The technology required to move roofs that can weight millions of pounds were not available at the time. Had they been, though, the project would have cost much more.
Unfortunately the Carrier Dome roof cannot be retracted on warm and sunny days which are something to celebrate in upstate New York. Recent large stadiums, also in wet and cold areas, use retractable roofs and fans love them.
Retractable Stadium Rooftops are moved using a variety of tracts and motors. Technology similar to that used for opening draw bridges and traveling cranes has made a new era in stadium design possible.
Skydome (Rogers Centre), Toronto — ($500 million)
The home of the Blue Jays of Major League Baseball (MLB) was opened in 1989 and began the era of retractable roof stadiums. The roof has for large steel panels. One panel is fixed and the other three move. All panels are made of steel trusses and corrugated steel with a weatherproof coating.

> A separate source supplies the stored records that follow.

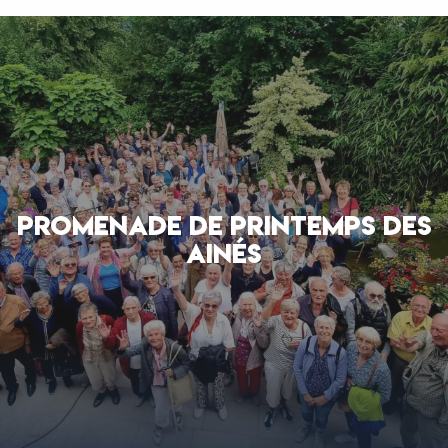
PROMENADE DE PRINTEMPS DES
AINÉS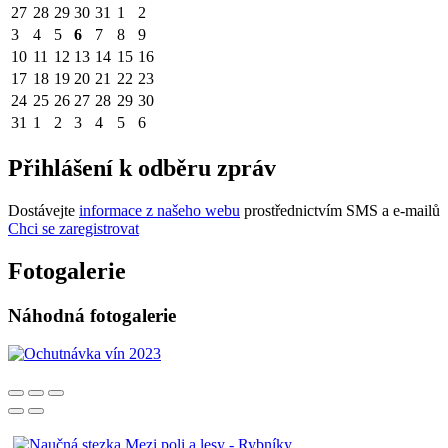
27
28
29
30
31
1
2
3
4
5
6
7
8
9
10
11
12
13
14
15
16
17
18
19
20
21
22
23
24
25
26
27
28
29
30
31
1
2
3
4
5
6
Přihlášení k odběru zpráv
Dostávejte
informace z našeho webu
prostřednictvím SMS a e-mailů
Chci se zaregistrovat
Fotogalerie
Náhodná fotogalerie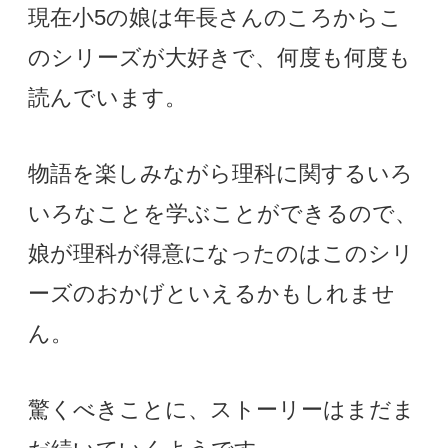
現在小5の娘は年長さんのころからこ
のシリーズが大好きで、何度も何度も
読んでいます。
物語を楽しみながら理科に関するいろ
いろなことを学ぶことができるので、
娘が理科が得意になったのはこのシリ
ーズのおかげといえるかもしれませ
ん。
驚くべきことに、ストーリーはまだま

The entire roof weighs more than 11,000 tons but the pieces move at a rate of 71 feet per minute.
Chase Field, Phoenix ($364 million)
Home to the Diamondbacks of Major League Baseball, Bank One Ballpark, or “the BOB,” opened in 1998 in downtown Phoenix, Arizona. The retractable roof weights 9 million pounds and is made of structural steel and operates on technology used in drawbridges and traveling cranes. A pair of 200 hp motors open and close the roof in about 4 minutes. The roof consists of three moveable trusses. The roof can be opened to maximize sunlight on the playing field’s turf.
Safeco Field, Seattle ($517 million)
In 1999, baseball’s Mariners moved to Safeco from the Kingdome. Safeco has a retractable roof that provides a climate controlled enclosure. The roof has three major sections moving along a set of tracks and is powered by an electric motor and it takes about 10 minutes to open or close the roof.
Minute Maid Park, Houston ($333 million)
Opened in 2000 Minute Maid Park is home to the Houston Astors and brought open air baseball to Houston for the first time in 35 years.. It is the newest of the retractable roof facilities and has three panels which open and close in 10 to 20 minutes. Forged steel wheels 35 inches in diameter move the panels that range from 1,905 to 3,810 metric tons. The roof is opened and closed 160 times a year, a distance of 14.6 miles.